> Job
Each line in the entries below that contains the word "Karnataka" counts once. Report how many there are and nothing more.

> Source records
- Opening Delimiter -
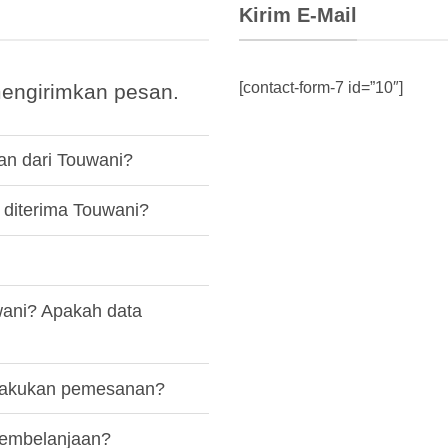
Kirim E-Mail
[contact-form-7 id=”10″]
engirimkan pesan.
an dari Touwani?
diterima Touwani?
ani? Apakah data
elakukan pemesanan?
pembelanjaan?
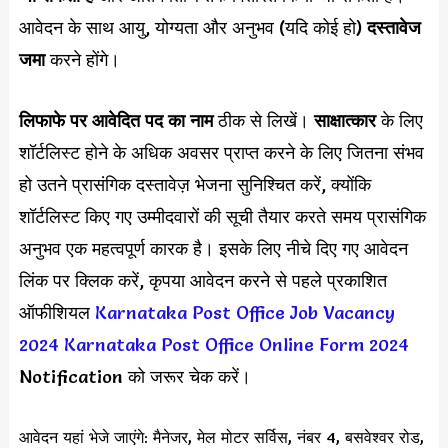
आवेदन के साथ आयु, योग्यता और अनुभव (यदि कोई हो)
दस्तावेज
जमा
करने होंगे।
लिफाफे पर आवेदित पद का नाम
ठीक से लिखें।
साक्षात्कार
के लिए
शॉर्टलिस्ट होने के अधिक अवसर प्राप्त करने के लिए जितना संभव
हो उतने प्रासंगिक दस्तावेज़ भेजना सुनिश्चित करें, क्योंकि
शॉर्टलिस्ट किए गए उम्मीदवारों की सूची तैयार करते समय प्रासंगिक
अनुभव एक महत्वपूर्ण कारक है। इसके लिए नीचे दिए गए आवेदन
लिंक पर क्लिक करें, कृपया आवेदन करने से पहले प्रकाशित
ऑफीशियल
Karnataka Post Office Job Vacancy
2024
Karnataka Post Office Online Form 2024
Notification को जरूर चेक करें।
आवेदन यहां भेजे जाएंगे: मैनेजर, मेल मोटर सर्विस, नंबर 4, बसवेश्वर रोड,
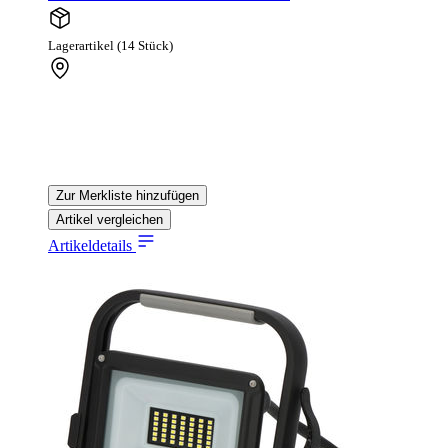
Lagerartikel (14 Stück)
Zur Merkliste hinzufügen
Artikel vergleichen
Artikeldetails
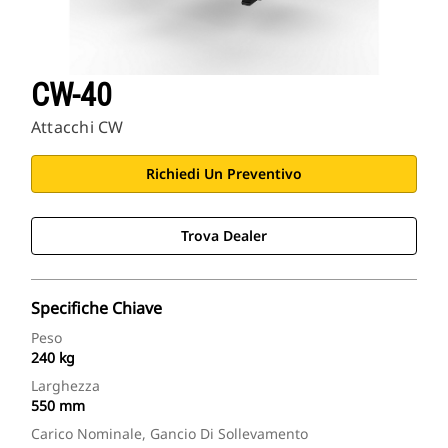
CW-40
Attacchi CW
Richiedi Un Preventivo
Trova Dealer
Specifiche Chiave
Peso
240 kg
Larghezza
550 mm
Carico Nominale, Gancio Di Sollevamento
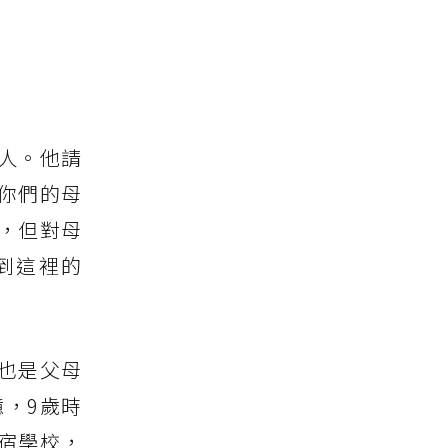
人。他請
你們的母
，但對母
到這裡的
也是父母
，9歲時
宿學校，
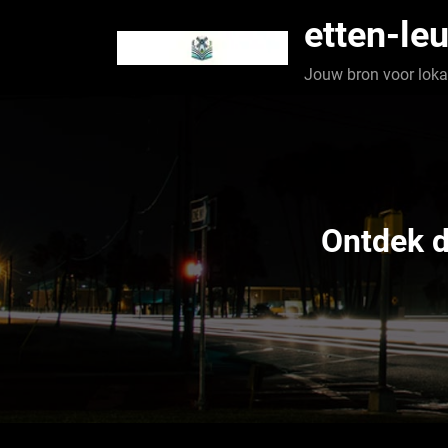
Spring
etten-leu
naar
de
Jouw bron voor lokaa
inhoud
Ontdek 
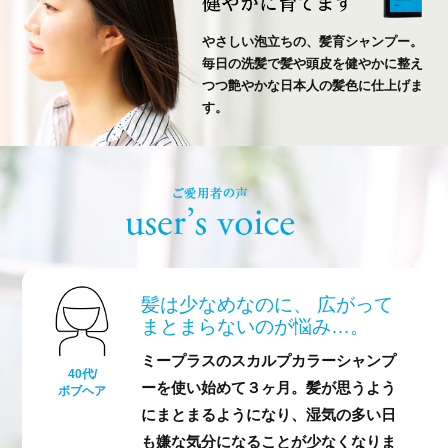
やさしい泡立ちの、髪育シャンプー。
毎日の洗髪で髪や頭皮を健やかに整え
つつ艶やかな日本人の髪色に仕上げま
す。
ご愛用者の声 Us
髪は少なめなのに、
広がって
まとまらないのが悩み…。
ミープラスのスカルプカラーシャンプ
40代/
ーを使い始めて３ヶ月。髪が思うよう
ボブヘア
にまとまるようになり、湿気の多い日
も嫌な気分になることが少なくなりま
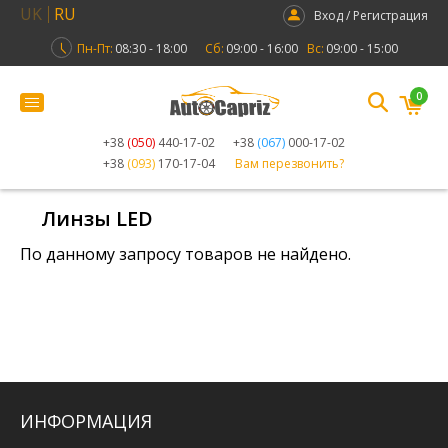
UK
RU
Вход / Регистрация
Пн-Пт:
08:30 - 18:00
Сб:
09:00 - 16:00
Вс:
09:00 - 15:00
0
+38
(050)
440-17-02
+38
(067)
000-17-02
+38
(093)
170-17-04
Вам перезвонить?
Линзы LED
По данному запросу товаров не найдено.
ИНФОРМАЦИЯ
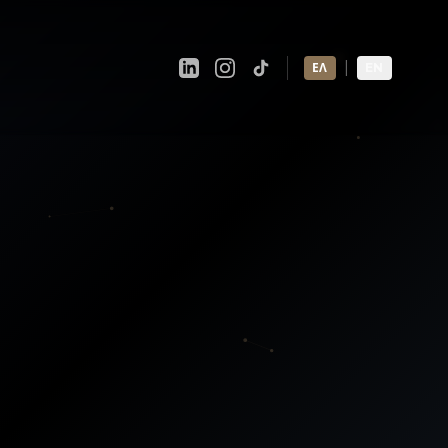
|
ΕΛ
EN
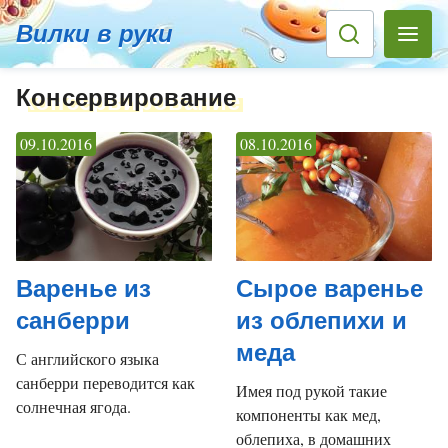
Вилки в руки
Консервирование
09.10.2016
08.10.2016
Варенье из
Сырое варенье
санберри
из облепихи и
меда
С английского языка
санберри переводится как
Имея под рукой такие
солнечная ягода.
компоненты как мед,
облепиха, в домашних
- Closing Delimiter -
> Problem solution
2